Texte d'étude

===

Le recours à cette loi spéciale, un outil prévu par la Constitution, est la conséquence de profonds désaccords politiques entre le Sénat et l'Assemblée nationale, rendant impossible la recherche d'un compromis en commission mixte paritaire. Le gouvernement, résolu à ne pas utiliser l'article 49.3 de la Constitution, a opté pour ce texte minimaliste qui garantit le "service minimum" : le paiement des fonctionnaires, la sécurité du pays et le remboursement des créanciers de la France. Concrètement, la loi autorise la perception des impôts existants et reconduit les enveloppes de crédits de 2025. Cependant, elle empêche toute nouvelle dépense ou la création de nouveaux impôts.

De ce fait, la quasi-totalité des changements envisagés par l'exécutif pour redresser les finances publiques et mettre en œuvre de nouvelles politiques fiscales est mise en pause.

===

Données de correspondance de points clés
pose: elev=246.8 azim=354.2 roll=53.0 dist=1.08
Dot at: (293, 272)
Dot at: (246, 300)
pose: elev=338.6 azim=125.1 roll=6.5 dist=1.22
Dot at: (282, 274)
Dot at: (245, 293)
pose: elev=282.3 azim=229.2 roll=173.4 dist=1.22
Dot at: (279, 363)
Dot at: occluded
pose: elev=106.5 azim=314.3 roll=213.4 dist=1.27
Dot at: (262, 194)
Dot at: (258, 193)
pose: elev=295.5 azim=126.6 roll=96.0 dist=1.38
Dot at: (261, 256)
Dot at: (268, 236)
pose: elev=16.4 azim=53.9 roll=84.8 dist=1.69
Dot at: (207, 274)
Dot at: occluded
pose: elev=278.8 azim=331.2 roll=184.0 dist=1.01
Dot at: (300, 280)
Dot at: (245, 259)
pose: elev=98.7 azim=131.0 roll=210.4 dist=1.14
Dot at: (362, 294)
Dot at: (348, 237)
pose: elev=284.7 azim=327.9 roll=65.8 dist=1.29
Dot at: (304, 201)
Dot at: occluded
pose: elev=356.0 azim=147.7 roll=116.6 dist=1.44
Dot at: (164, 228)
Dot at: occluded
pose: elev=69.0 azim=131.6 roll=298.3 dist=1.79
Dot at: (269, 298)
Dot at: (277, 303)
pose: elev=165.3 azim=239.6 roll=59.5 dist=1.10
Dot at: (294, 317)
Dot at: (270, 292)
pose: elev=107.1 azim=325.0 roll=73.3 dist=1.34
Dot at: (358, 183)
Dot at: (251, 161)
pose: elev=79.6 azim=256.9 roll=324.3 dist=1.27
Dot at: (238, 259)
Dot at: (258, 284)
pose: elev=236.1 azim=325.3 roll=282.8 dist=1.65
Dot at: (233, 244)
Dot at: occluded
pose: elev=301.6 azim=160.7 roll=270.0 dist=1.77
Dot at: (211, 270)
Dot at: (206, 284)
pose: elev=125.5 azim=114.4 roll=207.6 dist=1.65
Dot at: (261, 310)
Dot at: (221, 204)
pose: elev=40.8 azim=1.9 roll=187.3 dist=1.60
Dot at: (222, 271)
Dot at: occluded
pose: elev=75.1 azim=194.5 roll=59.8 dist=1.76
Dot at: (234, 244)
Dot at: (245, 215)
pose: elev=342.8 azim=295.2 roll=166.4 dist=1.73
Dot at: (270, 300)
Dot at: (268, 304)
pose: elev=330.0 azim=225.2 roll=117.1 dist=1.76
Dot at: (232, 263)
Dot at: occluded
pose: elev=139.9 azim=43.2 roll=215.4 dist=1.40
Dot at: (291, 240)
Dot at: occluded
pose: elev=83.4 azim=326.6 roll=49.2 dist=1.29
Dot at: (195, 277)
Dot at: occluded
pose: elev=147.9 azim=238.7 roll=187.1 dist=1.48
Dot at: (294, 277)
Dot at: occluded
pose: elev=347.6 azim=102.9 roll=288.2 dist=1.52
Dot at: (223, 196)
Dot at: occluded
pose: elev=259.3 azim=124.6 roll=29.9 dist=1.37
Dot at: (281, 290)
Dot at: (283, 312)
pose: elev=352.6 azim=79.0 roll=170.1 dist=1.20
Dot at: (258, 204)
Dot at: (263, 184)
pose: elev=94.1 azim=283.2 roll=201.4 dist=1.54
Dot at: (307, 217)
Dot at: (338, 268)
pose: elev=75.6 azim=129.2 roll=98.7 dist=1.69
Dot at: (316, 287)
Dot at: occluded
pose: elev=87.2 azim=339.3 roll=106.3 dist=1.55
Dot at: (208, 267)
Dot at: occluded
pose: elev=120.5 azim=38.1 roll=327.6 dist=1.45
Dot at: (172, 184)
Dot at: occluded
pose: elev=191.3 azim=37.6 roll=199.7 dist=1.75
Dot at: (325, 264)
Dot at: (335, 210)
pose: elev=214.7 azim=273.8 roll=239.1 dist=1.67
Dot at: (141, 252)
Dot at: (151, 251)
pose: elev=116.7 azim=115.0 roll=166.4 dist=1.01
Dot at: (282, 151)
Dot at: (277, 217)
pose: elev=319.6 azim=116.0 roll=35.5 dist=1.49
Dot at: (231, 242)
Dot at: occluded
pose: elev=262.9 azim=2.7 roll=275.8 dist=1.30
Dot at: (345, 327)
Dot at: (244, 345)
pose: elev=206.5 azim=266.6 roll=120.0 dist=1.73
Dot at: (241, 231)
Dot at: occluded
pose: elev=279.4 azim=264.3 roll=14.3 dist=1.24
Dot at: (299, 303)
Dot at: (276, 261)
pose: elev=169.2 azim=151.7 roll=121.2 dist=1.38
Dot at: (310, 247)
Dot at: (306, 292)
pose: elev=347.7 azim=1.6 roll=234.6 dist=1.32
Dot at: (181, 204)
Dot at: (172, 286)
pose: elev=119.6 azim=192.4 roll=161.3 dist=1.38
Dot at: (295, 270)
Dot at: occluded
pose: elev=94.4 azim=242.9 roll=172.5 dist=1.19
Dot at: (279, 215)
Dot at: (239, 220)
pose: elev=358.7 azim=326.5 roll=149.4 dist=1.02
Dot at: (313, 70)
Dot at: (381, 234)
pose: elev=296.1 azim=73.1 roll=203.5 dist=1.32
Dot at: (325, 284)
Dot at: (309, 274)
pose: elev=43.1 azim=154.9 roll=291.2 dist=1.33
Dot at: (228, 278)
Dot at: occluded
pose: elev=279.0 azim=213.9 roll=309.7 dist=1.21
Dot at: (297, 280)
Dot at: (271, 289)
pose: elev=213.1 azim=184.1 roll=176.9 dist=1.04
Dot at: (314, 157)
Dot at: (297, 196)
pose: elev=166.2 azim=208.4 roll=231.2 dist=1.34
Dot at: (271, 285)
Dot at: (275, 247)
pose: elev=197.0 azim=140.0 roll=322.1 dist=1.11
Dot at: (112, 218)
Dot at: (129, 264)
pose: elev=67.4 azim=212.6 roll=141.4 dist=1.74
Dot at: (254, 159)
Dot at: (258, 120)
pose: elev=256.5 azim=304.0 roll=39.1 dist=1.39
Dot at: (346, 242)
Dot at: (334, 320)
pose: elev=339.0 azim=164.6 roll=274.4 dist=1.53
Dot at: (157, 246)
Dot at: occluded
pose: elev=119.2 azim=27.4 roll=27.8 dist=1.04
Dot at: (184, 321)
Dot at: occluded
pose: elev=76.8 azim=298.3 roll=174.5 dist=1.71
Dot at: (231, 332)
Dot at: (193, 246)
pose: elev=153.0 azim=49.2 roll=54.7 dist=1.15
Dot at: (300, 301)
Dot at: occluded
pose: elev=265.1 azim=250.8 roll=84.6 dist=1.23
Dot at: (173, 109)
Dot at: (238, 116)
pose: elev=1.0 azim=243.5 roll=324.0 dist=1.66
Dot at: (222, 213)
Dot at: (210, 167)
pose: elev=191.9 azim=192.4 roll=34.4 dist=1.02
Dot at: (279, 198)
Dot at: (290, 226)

===

Mise en pratique
#1 Résumez le texte sur la loi spéciale en deux phrases.
#2 Répondez aux questions suivantes à partir du texte sur la loi spéciale.
(a) Quel article de la Constitution le gouvernement est-il résolu à ne pas utiliser ?
(b) De quelle année la loi reconduit-elle les enveloppes de crédits ?
(c) Qu'est-ce qui se trouve mis en pause du fait de cette loi ?
#3 Poursuivez le texte sur la loi spéciale à partir de sa dernière phrase.
Le listing n'intervient pas dans ces exercices.

Réponses
#1 Faute de compromis en commission mixte paritaire en raison de profonds désaccords entre le Sénat et l'Assemblée nationale, le gouvernement, résolu à ne pas utiliser l'article 49.3, a opté pour une loi spéciale prévue par la Constitution qui garantit le paiement des fonctionnaires, la sécurité du pays et le remboursement des créanciers de la France. Cette loi autorise la perception des impôts existants et reconduit les crédits de 2025, mais empêche toute nouvelle dépense ou création d'impôt, si bien que la quasi-totalité des changements envisagés par l'exécutif est mise en pause.

#2
(a) L'article 49.3.
(b) De 2025.
(c) La quasi-totalité des changements envisagés par l'exécutif pour redresser les finances publiques et mettre en œuvre de nouvelles politiques fiscales.

#3
Cette situation n'est pas sans coût ; une situation similaire début 2025 avait été estimée à 12 milliards d'euros pour six semaines.

L'absence de budget empêche également la reconduction de certains mécanismes de lissage des impôts locaux pour les entreprises, ce qui pourrait entraîner des hausses significatives pour certaines d'entre elles. Les débats parlementaires pour doter enfin l'État d'un budget pour 2026 doivent reprendre en janvier, dans un climat politique qui reste tendu.